- _DOCUMENT SECTION_:
• • • • • • •

Descriptive abstract

Hyponatremia has emerged as an important cause of race-related death and life-threatening illness among marathon runners. We studied a cohort of marathon runners to estimate the incidence of hyponatremia and to identify the principal risk factors.

Data transformation

dplyr: grammar of data manipulation

https://cran.rstudio.com/web/packages/dplyr/vignettes/introduction.html

5 functions (verbs) to manipulate data

Pick observations by their values (filter())
Reorder the rows (arrange())
Pick variables by their names (select())
Create new variables with functions of existing variables (mutate())
Collapse many values down to a single summary (summarise())

The %>% (pipe) operator

# create a variable timeh (time in hours)
marathon = mutate(data = marathon, timeh = runtime/60)
# select only a few variables
marathon_sub = select(data = marathon, id, female, age, na, bmi, timeh)
# select only female with bmi > 30
female_30 = filter(data = marathon_sub, female == "female", bmi > 30)
# sorting by (descending) na levels and timeh
arrange(female_30, desc(na), timeh)

Equivalent to

marathon %>% 
   mutate(timeh = runtime/60) %>%
   select(id, female, age, na, bmi, timeh) %>%
   filter(female == "female", bmi > 30) %>%
   arrange(desc(na), timeh)

Data visualization

ggplot2: grammar of graphics

http://www.cookbook-r.com/Graphs/

ggplot(data = <DATA>) + 
  <GEOM_FUNCTION>(mapping = aes(<MAPPINGS>))

first argument is the dataset to use in the plot
the geom_functions add different layer to the plot
each geom_function takes a mapping argument (paired with the aes())

# an example
ggplot(data = marathon, aes(x = wtdiff, y = na, color = female)) +
   geom_point(aes(size = runtime), shape = 18) + 
   geom_smooth(method = "lm", se = F)

• • • • • • •

- _SUPPLIED MATERIAL_:
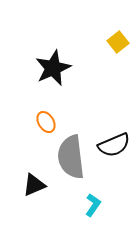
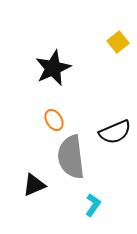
orange ellipse: moved 8 px right, 2 px up
black semicircle: moved 1 px right, 13 px up
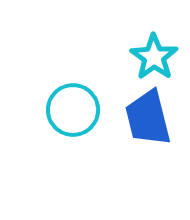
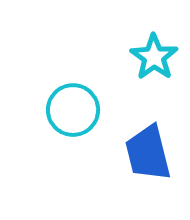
blue trapezoid: moved 35 px down
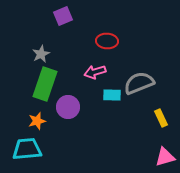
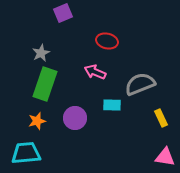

• • • • • • •

- _TASK DETAILS_:
Reproduce the dplyr and ggplot2 notes from "Pick observations by" to "existing variables (mutate())". This material has no connection to the dplyr and ggplot2 notes.

- _SOLUTION FOR THIS EXERCISE_:
Pick observations by their values (filter())
Reorder the rows (arrange())
Pick variables by their names (select())
Create new variables with functions of existing variables (mutate())